## WORK TO COMPLETE
What is needed is an exact copy of the lines in the listing below, from the one with "26: (27, 132, 4.40)" up to and including the one with "39: (395, 336, 2.23)", with no other lines.

########

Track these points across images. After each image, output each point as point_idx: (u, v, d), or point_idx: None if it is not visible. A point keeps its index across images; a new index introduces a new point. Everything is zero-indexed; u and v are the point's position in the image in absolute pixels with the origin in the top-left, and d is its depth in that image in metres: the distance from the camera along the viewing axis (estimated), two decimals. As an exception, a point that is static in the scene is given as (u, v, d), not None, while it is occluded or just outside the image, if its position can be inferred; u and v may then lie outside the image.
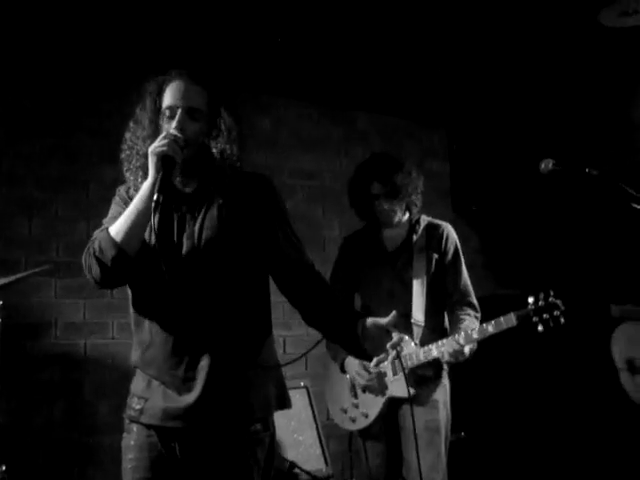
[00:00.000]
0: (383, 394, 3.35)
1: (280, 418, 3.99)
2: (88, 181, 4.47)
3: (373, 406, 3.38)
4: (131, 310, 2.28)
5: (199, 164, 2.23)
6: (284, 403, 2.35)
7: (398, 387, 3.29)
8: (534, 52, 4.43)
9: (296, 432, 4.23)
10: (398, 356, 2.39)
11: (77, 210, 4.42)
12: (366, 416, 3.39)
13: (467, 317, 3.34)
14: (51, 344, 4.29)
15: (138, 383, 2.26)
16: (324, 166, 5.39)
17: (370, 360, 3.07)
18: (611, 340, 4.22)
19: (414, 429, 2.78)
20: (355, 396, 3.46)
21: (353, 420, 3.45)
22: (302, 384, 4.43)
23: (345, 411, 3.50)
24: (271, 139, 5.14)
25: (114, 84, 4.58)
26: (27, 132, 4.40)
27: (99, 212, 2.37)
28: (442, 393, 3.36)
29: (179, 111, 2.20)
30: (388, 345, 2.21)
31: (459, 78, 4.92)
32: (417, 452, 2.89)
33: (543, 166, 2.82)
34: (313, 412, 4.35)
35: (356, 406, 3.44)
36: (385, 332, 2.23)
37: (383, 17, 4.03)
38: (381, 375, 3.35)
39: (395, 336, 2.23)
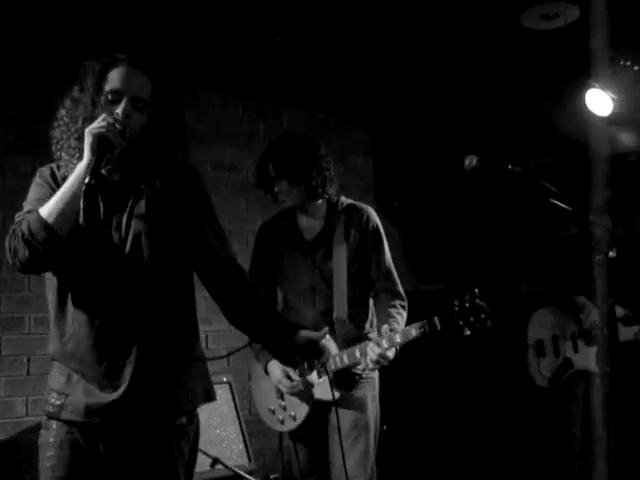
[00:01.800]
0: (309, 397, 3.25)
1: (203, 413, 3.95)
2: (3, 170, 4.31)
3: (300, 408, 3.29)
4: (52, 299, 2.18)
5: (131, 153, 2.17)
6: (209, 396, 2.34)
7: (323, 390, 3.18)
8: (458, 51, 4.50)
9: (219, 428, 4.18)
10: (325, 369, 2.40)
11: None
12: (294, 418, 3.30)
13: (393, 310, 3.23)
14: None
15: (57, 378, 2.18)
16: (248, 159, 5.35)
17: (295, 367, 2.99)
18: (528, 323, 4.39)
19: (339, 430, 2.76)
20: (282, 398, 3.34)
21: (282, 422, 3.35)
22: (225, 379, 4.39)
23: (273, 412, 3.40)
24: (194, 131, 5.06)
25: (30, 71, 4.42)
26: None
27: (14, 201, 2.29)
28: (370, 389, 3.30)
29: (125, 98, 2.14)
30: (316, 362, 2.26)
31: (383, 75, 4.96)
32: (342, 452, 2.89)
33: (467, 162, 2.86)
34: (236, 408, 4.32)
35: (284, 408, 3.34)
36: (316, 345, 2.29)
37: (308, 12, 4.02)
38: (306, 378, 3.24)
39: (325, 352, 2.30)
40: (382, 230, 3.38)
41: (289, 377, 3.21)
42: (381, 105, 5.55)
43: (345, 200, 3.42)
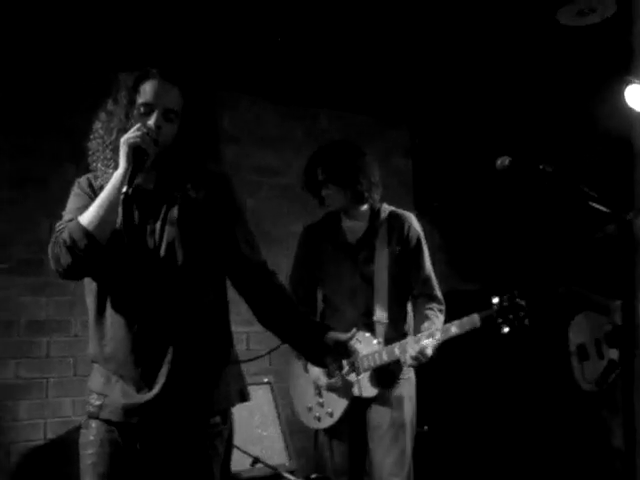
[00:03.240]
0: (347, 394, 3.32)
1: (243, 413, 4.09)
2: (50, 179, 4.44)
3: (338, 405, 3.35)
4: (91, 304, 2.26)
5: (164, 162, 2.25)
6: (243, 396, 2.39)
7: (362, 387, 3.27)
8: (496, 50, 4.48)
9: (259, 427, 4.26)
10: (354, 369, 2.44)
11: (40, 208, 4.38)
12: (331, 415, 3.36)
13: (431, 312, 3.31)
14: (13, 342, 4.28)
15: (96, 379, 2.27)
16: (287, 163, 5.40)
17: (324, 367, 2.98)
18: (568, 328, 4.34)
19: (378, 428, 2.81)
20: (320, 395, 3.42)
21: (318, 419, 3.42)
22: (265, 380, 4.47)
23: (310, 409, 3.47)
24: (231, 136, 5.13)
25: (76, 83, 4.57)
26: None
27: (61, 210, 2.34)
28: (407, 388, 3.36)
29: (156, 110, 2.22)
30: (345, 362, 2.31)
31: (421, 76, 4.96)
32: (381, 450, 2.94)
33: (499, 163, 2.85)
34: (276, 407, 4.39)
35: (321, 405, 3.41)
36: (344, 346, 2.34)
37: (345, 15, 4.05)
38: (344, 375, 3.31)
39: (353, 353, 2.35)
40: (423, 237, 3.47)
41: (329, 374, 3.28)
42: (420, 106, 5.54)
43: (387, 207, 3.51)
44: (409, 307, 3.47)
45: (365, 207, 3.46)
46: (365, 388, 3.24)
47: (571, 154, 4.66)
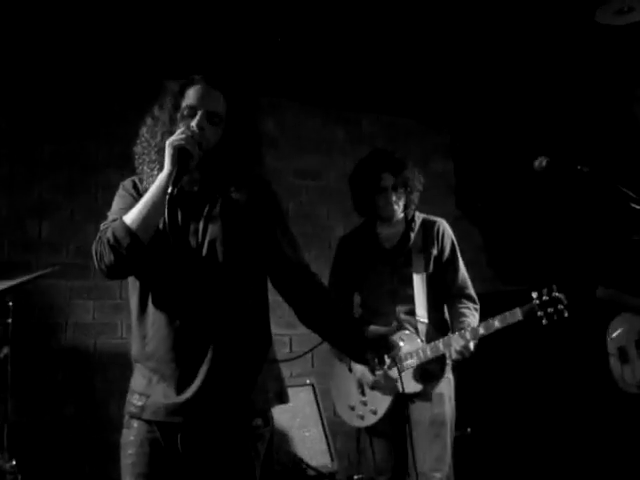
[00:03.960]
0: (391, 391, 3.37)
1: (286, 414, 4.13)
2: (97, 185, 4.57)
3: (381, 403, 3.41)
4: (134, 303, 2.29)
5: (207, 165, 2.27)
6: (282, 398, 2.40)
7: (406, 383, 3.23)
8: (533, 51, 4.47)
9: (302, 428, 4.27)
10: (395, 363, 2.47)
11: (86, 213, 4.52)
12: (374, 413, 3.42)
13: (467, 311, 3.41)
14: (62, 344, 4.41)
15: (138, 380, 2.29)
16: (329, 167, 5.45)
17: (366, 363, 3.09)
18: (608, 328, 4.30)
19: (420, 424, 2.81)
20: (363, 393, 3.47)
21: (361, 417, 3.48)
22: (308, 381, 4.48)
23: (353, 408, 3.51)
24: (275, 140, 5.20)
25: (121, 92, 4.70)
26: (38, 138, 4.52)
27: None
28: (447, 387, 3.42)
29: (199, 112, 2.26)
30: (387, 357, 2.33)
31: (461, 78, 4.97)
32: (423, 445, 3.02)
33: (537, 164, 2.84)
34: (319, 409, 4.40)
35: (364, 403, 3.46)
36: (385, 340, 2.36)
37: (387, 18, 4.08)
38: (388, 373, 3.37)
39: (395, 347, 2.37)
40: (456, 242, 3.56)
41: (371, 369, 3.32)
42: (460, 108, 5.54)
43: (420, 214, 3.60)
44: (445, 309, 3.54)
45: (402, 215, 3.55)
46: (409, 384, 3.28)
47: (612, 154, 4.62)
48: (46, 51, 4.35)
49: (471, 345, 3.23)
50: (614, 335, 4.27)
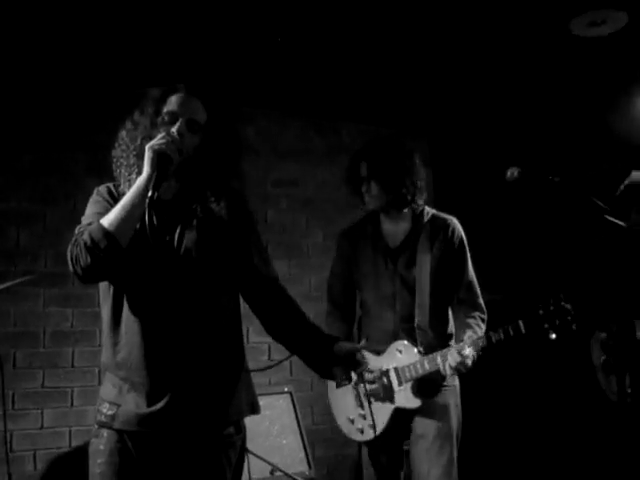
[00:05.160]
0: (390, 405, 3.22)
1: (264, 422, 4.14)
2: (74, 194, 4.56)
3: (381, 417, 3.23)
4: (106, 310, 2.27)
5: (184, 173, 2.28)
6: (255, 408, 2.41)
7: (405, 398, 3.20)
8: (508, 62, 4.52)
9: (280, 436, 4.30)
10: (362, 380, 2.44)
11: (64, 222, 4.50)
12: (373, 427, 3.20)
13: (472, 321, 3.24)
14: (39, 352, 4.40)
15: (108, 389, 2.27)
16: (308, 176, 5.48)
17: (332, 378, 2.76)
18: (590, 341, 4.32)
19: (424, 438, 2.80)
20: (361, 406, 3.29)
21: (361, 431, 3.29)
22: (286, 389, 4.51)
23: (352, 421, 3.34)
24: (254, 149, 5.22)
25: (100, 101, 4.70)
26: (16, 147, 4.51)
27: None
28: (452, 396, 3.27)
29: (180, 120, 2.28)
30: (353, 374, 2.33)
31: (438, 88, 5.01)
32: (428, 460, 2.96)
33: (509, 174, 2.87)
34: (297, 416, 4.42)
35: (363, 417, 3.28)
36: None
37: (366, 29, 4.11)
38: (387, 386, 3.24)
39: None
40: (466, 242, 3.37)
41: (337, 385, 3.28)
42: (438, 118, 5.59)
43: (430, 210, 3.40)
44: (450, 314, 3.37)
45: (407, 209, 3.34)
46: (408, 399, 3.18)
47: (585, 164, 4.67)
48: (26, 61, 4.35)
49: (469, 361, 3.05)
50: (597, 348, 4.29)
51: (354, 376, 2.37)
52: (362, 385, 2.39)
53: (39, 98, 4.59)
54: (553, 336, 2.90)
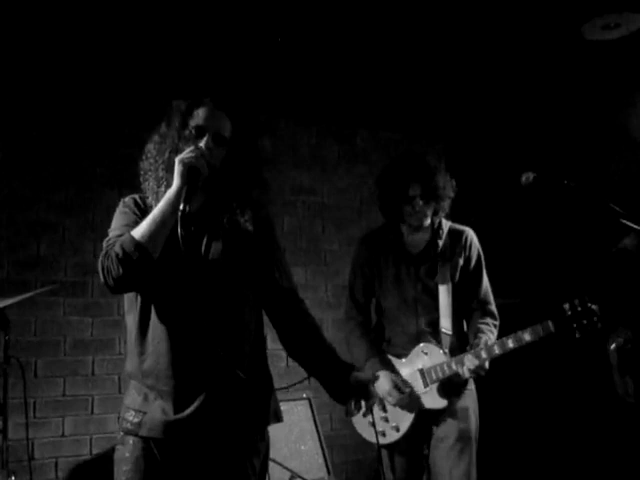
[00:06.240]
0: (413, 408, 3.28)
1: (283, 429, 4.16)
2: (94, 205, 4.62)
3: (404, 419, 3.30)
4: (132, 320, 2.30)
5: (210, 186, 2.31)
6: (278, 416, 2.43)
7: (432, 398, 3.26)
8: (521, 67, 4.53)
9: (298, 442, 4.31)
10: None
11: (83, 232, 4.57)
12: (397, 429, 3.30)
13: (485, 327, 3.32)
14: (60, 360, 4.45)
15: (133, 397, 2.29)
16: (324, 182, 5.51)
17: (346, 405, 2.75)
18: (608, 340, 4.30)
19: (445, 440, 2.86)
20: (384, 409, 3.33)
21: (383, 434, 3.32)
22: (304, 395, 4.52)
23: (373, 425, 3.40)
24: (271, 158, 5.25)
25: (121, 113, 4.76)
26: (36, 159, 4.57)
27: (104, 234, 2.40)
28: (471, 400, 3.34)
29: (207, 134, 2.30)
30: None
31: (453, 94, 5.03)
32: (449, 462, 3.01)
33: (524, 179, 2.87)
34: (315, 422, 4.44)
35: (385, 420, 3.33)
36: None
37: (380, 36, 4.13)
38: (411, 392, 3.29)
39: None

########

## WRITTEN RESPONSE
26: (27, 132, 4.40)
27: (99, 212, 2.37)
28: (442, 393, 3.36)
29: (179, 111, 2.20)
30: (388, 345, 2.21)
31: (459, 78, 4.92)
32: (417, 452, 2.89)
33: (543, 166, 2.82)
34: (313, 412, 4.35)
35: (356, 406, 3.44)
36: (385, 332, 2.23)
37: (383, 17, 4.03)
38: (381, 375, 3.35)
39: (395, 336, 2.23)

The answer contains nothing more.